WHAT NEEDS TO BE DONE:
When the string "paint" is part of a line below, that line should be copied.

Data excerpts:
--------

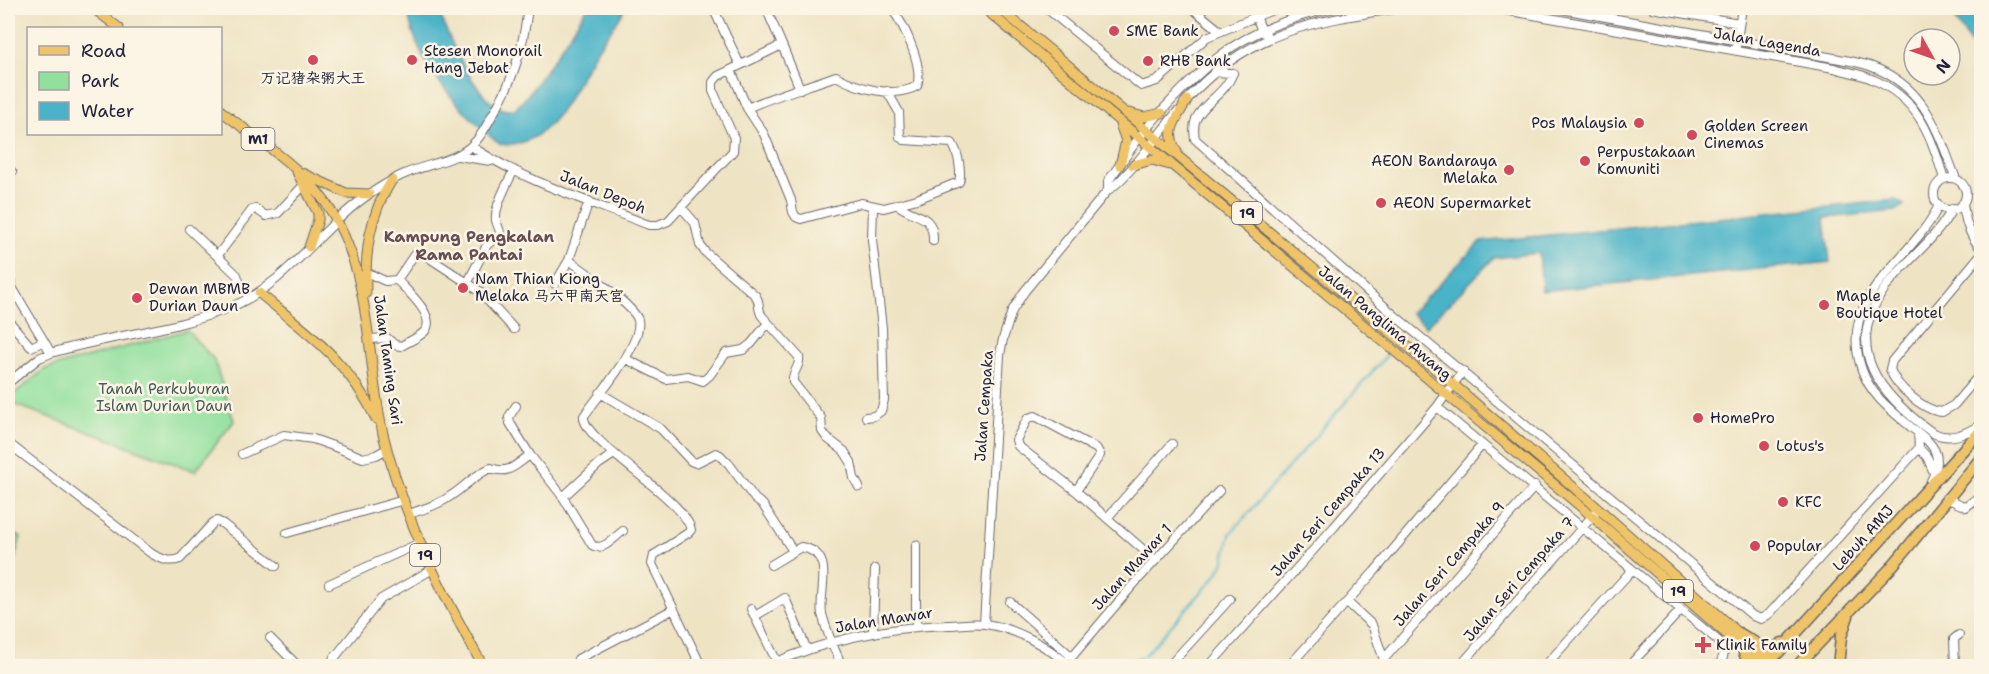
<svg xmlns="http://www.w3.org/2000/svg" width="1989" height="674" font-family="'Shantell Sans','LXGW WenKai TC',sans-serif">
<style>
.green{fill:#91e09e;stroke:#5a816c;stroke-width:1.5}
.water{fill:#4ab3c8;stroke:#366a82;stroke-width:1.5}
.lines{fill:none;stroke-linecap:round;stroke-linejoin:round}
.stream{stroke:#4ab3c8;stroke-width:2}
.minor-casing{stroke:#69666b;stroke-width:10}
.major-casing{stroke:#69666b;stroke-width:11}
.highway-casing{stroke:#69666b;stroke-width:13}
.minor{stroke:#fff;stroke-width:8}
.major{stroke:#efc469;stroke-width:9}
.highway{stroke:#efc469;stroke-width:10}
.poi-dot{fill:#d1495b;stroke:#fcf5e5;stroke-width:2}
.labels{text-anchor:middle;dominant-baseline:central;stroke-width:5;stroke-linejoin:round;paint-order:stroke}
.shield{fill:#fcf5e5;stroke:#63616e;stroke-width:1.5}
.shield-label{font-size:14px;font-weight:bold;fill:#22223b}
.poi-label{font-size:15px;fill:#22223b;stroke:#fcf5e5;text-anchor:start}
.street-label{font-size:15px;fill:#22223b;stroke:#fcf5e5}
.park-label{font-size:15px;fill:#435b59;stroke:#fcf5e5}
.neighbourhood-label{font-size:16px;font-weight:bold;fill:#654d51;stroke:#fcf5e5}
</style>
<rect width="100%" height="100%" fill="#fcf5e5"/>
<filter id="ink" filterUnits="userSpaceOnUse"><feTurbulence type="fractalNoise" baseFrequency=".0167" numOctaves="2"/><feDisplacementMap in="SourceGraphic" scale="12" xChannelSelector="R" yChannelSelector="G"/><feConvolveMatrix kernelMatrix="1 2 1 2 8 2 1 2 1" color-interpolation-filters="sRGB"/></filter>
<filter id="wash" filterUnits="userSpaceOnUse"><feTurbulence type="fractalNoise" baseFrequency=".008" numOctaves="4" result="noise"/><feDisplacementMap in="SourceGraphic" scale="24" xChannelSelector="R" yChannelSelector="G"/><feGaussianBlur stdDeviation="1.35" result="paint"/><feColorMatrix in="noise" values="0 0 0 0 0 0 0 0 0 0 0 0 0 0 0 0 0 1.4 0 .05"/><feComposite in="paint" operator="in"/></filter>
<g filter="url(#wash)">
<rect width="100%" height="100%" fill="#eee3c3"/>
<!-- green -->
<path class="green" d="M187 330 214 360 234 421 195 471 8 402V399L45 369Z
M8 532 21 537 8 580Z"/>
<!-- water -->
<path class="water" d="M407 8H439C443 30 484 121 514 109 527 103 576 24 587 8H624C621 20 612 28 605 38 598 47 593 56 588 65 573 90 557 128 528 140 521 143 509 146 501 144 494 142 489 134 484 130 447 97 415 58 407 8Z
M1947 8H1981V59Z
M1896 200 1904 205 1896 211 1825 218 1830 262 1542 291 1539 253 1494 258 1426 327 1411 313 1480 242Z"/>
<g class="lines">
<!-- stream -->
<path class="stream" d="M1116 666 1145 655 1216 576 1223 564 1230 534 1387 355"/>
</g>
</g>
<g filter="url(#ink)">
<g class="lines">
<!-- minor casing -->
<g class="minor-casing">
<path id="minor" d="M713 8 740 65
M1046 8 1141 86 1157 81 1207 37 1277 8
M1192 8 1219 30
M1256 8V15L1262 32 1266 34
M1493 8 1834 68C1847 72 1862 74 1874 80 1919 99 1931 136 1944 179
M1556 8 1834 58C1845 60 1858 62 1870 66 1925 86 1937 129 1956 179
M1652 8 1739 23
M782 45 800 89
M1736 46 1742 8
M731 70 747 108 764 134 791 200 793 212 796 217 801 219 861 203 884 208 917 199 959 182C962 171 958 152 952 143L904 140 900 137 899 112 887 91
M1214 72 1233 73C1225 94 1204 102 1196 119 1193 126 1194 133 1195 139L1393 314 1753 616 1761 619 1769 614 1919 448 1918 433
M1184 103C1246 31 1313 21 1401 8
M747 108C776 95 806 87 836 76 857 88 894 99 917 86 924 66 904 24 891 8
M471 146C525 182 589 201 649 225H658L668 221 733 151 734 138 713 91V82L718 76 782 45 766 8
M458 156 491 161
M8 167 12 172 8 176
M1934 194a16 16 0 1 1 32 0a16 16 0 1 1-32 0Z
M1108 190V181C1121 164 1132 146 1146 129 1168 103 1194 76 1221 55 1250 32 1299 14 1335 8
M1963 203C1965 221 1969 235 1982 250
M897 204C914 219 934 212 933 241
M681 207 695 223 700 245 705 252 755 295C761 302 757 309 762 316L799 357C801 367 791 372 793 382L821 418 822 431 827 438 844 451 851 462 854 478 859 487
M1952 209C1936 240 1906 260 1886 287 1840 349 1881 396 1933 433 1951 441 1965 434 1982 424
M189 229 237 275 241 287 250 298
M1982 253 1892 361 1890 369C1895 386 1924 411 1942 412L1954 405 1982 372
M218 255 252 210 256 209 266 216 278 213 303 186
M569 260C582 269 635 307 638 320 643 344 598 396 584 416 581 441 685 498 691 530L688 533 654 555 652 564 701 666
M366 272 385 281 397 280 414 255 422 253 478 290 514 329
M8 275 13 289
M468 282 487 245 500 234C500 228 497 226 496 220 494 207 508 182 514 170
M555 284 569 260 589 201
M8 287 13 289 51 353
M8 320 31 347 44 341
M369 339 387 338 395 345 401 346C408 342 420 337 425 331 437 316 407 291 397 280
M626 359 666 379 688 376 703 381 709 376 726 353 743 350 751 344 768 323
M8 383 39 358 51 353C110 335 174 331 231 307 288 284 321 226 371 193 383 186 394 178 407 173 430 163 459 161 476 141 483 133 488 123 493 114 514 79 523 48 528 8
M600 393 661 429 691 461 696 463 716 453 720 455 729 464 755 499 763 505 793 551
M516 406 509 417 510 423 530 455
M1437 407 1721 643C1725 653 1724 659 1718 666
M866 417 874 416 881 411 884 400 882 328 872 240 873 206
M8 443 152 554C162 559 169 563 180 559L213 523 217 521 223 524 276 566
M1919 448 1927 457 1934 473
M242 454 284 435 313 439 333 446 363 458 376 455 387 449
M1931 481C1937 470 1940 457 1932 446 1927 439 1919 433 1912 428 1892 411 1871 396 1862 370 1835 295 1913 261 1939 205
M1076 491 1100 455 1097 449 1035 416 1028 418 1016 440 1018 446 1076 491 1155 560
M563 497 599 464 614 454
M1946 498 1966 507 1982 494
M409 514C424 509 440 504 452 495 466 486 475 474 491 468 509 475 515 465 530 455L563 497 592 545C603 552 613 538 623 531
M1107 518 1172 444
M287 533 404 500
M916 545V626
M771 565 801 547C837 553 818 591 822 614 827 633 834 649 842 666
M329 584 420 543
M1010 602 1071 656
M1347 602 1372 625 1386 666
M751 609 777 662
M755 616 785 598 807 650
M984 624 1000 355 1003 339 1012 311 1024 292 1108 190C1127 179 1161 131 1177 112
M873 633 875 569
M270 638 298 666
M578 659 674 609
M1384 659 1535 486
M328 666 381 599 431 570
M767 666C825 640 885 627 948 625 960 625 973 622 985 624 1016 628 1047 646 1070 666
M1064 666 1133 585 1219 491
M1169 666 1230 599
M1209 666 1334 527 1437 407 1463 371
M1289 666 1374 572 1482 445
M1460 666 1596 512
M1545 666 1632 570
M1629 666 1680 611
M1955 666 1954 639 1959 635"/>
</g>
<!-- major casing -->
<g class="major-casing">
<path id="major" d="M93 8 119 28
M984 8 1592 516 1763 666
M999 8 1454 385 1599 509 1776 666
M220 110C260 142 307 169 333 214 373 282 366 360 383 434 403 517 442 593 483 666
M1129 113 1144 117 1162 113
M1177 152C1164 131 1177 119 1187 100
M1120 165 1126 141 1120 124
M1133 165 1152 160 1170 165
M297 172 318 213V220L309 247
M302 173 346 193 369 194
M259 293C308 333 348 360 376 419
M366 293C365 252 369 215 392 180"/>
</g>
<!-- highway casing -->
<g class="highway-casing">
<path id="highway" d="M1739 633 1767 650 1775 648 1782 643
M1742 647 1749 666
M1766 666 1982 429
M1797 666 1889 570 1982 457
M1838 666 1841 637 1848 616"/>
</g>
<!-- minor -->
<use href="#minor" class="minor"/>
<!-- major -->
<use href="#major" class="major"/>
<!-- highway -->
<use href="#highway" class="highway"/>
</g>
</g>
<!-- markers -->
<g class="poi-dot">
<circle cx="1114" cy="31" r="6"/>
<circle cx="313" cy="60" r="6"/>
<circle cx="412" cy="60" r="6"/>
<circle cx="1148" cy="61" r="6"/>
<circle cx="1639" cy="123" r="6"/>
<circle cx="1692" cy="135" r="6"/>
<circle cx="1585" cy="161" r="6"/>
<circle cx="1509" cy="170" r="6"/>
<circle cx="1381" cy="203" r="6"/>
<circle cx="463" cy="288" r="6"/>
<circle cx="137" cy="298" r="6"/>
<circle cx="1824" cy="305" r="6"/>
<circle cx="1698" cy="418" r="6"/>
<circle cx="1764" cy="446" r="6"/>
<circle cx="1783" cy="502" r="6"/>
<circle cx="1755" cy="546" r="6"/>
<path d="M1700 636h6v6h6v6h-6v6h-6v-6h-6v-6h6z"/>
</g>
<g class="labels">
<!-- shield labels -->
<g class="shield">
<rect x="241.5" y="128" width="33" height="22" rx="4.5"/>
<rect x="1232" y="202" width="30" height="22" rx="4.5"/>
<rect x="410" y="544" width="30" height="22" rx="4.5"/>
<rect x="1663" y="580" width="30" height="22" rx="4.5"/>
</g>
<g class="shield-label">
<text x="258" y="139">M1</text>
<text x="1247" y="213">19</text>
<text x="425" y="555">19</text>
<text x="1678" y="591">19</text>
</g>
<!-- poi labels -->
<g class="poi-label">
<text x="1126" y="31">SME Bank</text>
<text x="424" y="51">Stesen Monorail<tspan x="424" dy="17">Hang Jebat</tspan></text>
<text x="1160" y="61">RHB Bank</text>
<text x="313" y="78" text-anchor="middle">万记猪杂粥大王</text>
<text x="1627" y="123" text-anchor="end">Pos Malaysia</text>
<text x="1704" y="126">Golden Screen<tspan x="1704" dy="17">Cinemas</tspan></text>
<text x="1597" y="152">Perpustakaan<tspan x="1597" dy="17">Komuniti</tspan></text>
<text x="1497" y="161" text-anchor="end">AEON Bandaraya<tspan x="1497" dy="17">Melaka</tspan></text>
<text x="1393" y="203">AEON Supermarket</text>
<text x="475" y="279">Nam Thian Kiong<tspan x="475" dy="17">Melaka 马六甲南天宮</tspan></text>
<text x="149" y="289">Dewan MBMB<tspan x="149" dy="17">Durian Daun</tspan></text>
<text x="1836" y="296">Maple<tspan x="1836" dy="17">Boutique Hotel</tspan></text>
<text x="1710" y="418">HomePro</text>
<text x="1776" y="446">Lotus's</text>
<text x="1795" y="502">KFC</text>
<text x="1767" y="546">Popular</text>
<text x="1716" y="645">Klinik Family</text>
</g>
<!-- street labels -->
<g class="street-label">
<text transform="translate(1767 42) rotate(10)">Jalan Lagenda</text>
<text transform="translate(603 192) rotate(22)">Jalan Depoh</text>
<text transform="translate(1385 323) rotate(40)">Jalan Panglima Awang</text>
<text transform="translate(388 360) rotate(82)">Jalan Taming Sari</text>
<text transform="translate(984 406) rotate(-86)">Jalan Cempaka</text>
<text transform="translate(1328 512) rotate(-49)">Jalan Seri Cempaka 13</text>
<text transform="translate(1863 538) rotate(-48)">Lebuh AMJ</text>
<text transform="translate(1449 564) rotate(-49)">Jalan Seri Cempaka 9</text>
<text transform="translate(1132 567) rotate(-48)">Jalan Mawar 1</text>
<text transform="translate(1519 579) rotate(-49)">Jalan Seri Cempaka 7</text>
<text transform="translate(884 620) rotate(-9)">Jalan Mawar</text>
</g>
<!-- park labels -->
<g class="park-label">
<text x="164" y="389">Tanah Perkuburan<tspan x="164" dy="17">Islam Durian Daun</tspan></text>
</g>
<!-- neighbourhood labels -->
<g class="neighbourhood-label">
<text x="469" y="236">Kampung Pengkalan<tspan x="469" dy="18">Rama Pantai</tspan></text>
</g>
</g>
<!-- margin -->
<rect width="1989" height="674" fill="none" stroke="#fcf5e5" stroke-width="30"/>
<!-- legend -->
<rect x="27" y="27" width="195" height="108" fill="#fcf5e5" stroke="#a5a1a1" stroke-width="1.5"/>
<rect x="39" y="46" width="30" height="9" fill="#efc469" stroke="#a5a1a1" stroke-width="1.5"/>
<text x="81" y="57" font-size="18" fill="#22223b">Road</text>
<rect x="39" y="72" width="30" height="18" fill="#91e09e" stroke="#a5a1a1" stroke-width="1.5"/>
<text x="81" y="87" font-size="18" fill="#22223b">Park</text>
<rect x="39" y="102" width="30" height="18" fill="#4ab3c8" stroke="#a5a1a1" stroke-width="1.5"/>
<text x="81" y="117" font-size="18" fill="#22223b">Water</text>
<!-- north arrow -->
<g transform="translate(1932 57) rotate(130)"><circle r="28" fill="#fcf5e5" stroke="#a5a1a1" stroke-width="1.5"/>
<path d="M0-4.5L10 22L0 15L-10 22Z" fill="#d1495b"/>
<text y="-9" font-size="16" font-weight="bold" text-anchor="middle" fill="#22223b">N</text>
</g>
</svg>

--------

OUTPUT:
.labels{text-anchor:middle;dominant-baseline:central;stroke-width:5;stroke-linejoin:round;paint-order:stroke}
<filter id="wash" filterUnits="userSpaceOnUse"><feTurbulence type="fractalNoise" baseFrequency=".008" numOctaves="4" result="noise"/><feDisplacementMap in="SourceGraphic" scale="24" xChannelSelector="R" yChannelSelector="G"/><feGaussianBlur stdDeviation="1.35" result="paint"/><feColorMatrix in="noise" values="0 0 0 0 0 0 0 0 0 0 0 0 0 0 0 0 0 1.4 0 .05"/><feComposite in="paint" operator="in"/></filter>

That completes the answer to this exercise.